Kemudian mereka memberinya makanan, buah-buahan, dan anggur, tetapi mereka tidak membiarkannya pergi. Ketika berita sampai ke kota bahwa Gorgon telah dibunuh, para pendeta keluar untuk menemuinya juga para gadis, dengan nyanyian dan tarian, serta rebana dan kecapi. Mereka ingin membawanya ke kuil dan raja mereka, tetapi Perseus mengenakan topi kegelapan, dan menghilang dari pandangan mereka.

Oleh karena itu orang Mesir sangat menantikan kepulangannya walaupun sia-sia. Mereka memujanya sebagai pahlawan dan membuat patung dirinya di Chemmis yang berdiri selama ratusan tahun. Mereka mengatakan bahwa dia kadang-kadang menampakkan diri kepada mereka dengan sandal sepanjang satu hasta. Dan bahwa setiap kali dia muncul, musim itu akan subur, dan Sungai Nil naik tinggi tahun itu. 

Kemudian Perseus pergi ke arah timur, menyusuri pantai Laut Merah. Kemudian, karena dia takut masuk ke dalam gurun Arab, dia berbelok ke utara sekali lagi, dan kali ini tidak ada badai yang menghalanginya. 

Dia melewati Tanah Genting, Gunung Casius, dan rawa Sirbonian yang luas, sampai ke pantai Palestina, di mana Æthiops yang berwajah gelap berada. 

Dia terbang melewati perbukitan dan lembah yang menyenangkan, seperti Argos itu sendiri, atau Lacedæmon, atau Lembah Tempe yang indah. Tapi semua dataran rendah tenggelam oleh banjir, dan dataran tinggi diledakkan oleh api, dan bukit-bukit bergolak seperti kuali yang menggelegak, di hadapan murka Raja Poseidon, pengguncang bumi.

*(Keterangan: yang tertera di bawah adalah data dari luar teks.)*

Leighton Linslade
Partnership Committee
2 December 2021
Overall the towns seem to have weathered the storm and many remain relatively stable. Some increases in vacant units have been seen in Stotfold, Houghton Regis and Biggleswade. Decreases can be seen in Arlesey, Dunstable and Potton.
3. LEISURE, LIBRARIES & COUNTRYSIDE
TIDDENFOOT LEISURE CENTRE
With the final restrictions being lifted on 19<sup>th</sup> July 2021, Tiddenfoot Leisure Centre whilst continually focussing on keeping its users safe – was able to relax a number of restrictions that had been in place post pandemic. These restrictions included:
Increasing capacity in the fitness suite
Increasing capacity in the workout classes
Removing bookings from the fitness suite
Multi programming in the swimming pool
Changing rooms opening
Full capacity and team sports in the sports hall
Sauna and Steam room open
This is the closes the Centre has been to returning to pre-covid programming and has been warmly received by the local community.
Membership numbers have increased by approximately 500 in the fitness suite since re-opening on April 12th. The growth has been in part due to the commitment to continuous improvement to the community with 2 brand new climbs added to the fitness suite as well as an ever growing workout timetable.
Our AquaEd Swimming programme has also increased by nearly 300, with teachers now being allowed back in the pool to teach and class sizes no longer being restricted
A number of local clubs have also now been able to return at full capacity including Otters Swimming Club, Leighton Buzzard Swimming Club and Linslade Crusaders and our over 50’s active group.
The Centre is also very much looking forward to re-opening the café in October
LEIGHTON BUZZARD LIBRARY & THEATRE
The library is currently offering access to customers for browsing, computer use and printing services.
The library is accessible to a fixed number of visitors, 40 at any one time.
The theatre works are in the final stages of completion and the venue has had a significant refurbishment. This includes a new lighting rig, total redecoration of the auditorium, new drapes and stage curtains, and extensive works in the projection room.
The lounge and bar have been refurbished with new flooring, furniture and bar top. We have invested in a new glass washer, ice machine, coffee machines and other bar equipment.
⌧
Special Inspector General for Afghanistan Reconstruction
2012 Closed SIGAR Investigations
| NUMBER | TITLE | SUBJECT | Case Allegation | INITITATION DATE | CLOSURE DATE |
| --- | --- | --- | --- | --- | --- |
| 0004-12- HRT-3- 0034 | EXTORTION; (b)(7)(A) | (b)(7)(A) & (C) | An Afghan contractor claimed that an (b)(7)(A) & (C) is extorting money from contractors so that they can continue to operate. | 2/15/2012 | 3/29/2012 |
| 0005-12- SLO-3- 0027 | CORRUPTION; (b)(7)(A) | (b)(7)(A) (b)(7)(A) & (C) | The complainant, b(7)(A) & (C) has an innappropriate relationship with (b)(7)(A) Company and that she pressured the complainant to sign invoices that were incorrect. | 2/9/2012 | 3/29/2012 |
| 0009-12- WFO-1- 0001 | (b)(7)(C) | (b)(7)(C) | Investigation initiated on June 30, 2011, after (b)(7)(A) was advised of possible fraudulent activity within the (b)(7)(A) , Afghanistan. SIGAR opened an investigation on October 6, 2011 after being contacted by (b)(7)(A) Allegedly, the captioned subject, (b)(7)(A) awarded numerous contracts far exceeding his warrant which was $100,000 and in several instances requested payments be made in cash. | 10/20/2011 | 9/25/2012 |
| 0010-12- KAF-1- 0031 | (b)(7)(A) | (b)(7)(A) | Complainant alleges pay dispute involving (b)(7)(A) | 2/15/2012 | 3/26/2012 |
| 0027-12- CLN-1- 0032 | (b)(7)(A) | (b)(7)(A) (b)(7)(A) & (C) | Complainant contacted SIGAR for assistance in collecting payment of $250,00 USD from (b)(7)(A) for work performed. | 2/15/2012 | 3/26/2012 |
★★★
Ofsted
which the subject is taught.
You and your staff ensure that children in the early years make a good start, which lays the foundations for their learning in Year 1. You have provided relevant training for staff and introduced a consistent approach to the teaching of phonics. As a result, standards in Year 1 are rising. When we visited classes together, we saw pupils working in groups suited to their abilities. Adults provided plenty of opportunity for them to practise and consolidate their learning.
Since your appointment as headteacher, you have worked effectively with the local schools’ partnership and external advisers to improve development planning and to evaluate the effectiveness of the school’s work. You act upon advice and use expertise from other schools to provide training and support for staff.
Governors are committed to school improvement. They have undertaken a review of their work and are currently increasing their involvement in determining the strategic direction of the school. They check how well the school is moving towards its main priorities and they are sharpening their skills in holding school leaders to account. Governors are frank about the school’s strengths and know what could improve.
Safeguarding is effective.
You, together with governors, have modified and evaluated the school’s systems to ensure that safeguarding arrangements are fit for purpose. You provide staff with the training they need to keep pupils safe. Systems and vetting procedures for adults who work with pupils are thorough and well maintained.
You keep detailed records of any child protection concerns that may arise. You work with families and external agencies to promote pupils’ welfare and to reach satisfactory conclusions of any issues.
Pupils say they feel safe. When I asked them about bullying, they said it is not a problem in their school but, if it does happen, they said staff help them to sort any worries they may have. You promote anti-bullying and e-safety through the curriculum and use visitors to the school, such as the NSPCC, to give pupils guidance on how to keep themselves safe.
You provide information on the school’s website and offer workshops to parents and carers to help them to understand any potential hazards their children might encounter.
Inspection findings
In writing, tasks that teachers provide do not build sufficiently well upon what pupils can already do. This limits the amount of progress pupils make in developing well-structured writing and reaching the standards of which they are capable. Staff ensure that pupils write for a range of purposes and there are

Perseus takut pergi ke pedalaman, maka dia terbang di sepanjang pantai lautan. Dan dia terus berjalan sepanjang hari, dan langit hitam karena asap. Dia terus berjalan sepanjang malam, dan langit merah karena nyala api.

Saat fajar menyingsing dia melihat ke arah tebing, dan di tepi air, di bawah batu hitam, dia melihat satu sosok putih berdiri.

“Ini,” pikirnya, “pasti patung dewa laut. Aku akan pergi mendekat dan melihat dewa macam apa yang disembah oleh orang-orang barbar ini.”

Jadi dia mendekat. Namun ketika dia sampai, itu bukanlah patung, melainkan seorang gadis dari darah dan daging, karena dia bisa melihat rambutnya tertiup angin. Dan saat dia semakin mendekat, Perseus bisa melihat bagaimana dia menyusut dan menggigil saat ombak memercikkannya dengan butiran garam dingin. Lengannya terbentang di atas kepalanya, dan diikat ke batu dengan rantai kuningan. Kepalanya terkulai di dadanya, entah karena tidur, atau kelelahan, atau kesedihan. Sesekali dia mendongak dan meratap, memanggil-manggil ibunya, namun dia tidak melihat Perseus, karena topi kegelapan ada di kepalanya.

Penuh belas kasihan dan kemarahan, Perseus mendekat dan memandangi gadis itu. Pipinya lebih gelap daripada pipinya, dan rambutnya biru kehitaman seperti bunga Hyacinth. Perseus berpikir, “Aku belum pernah melihat gadis secantik ini. Tidak, bahkan tidak di semua pulau kami. Tentunya dia adalah putri raja. Apakah orang barbar memperlakukan putri raja mereka seperti itu? Dia terlalu cantik, setidaknya, untuk melakukan kesalahan. Aku akan berbicara dengannya.”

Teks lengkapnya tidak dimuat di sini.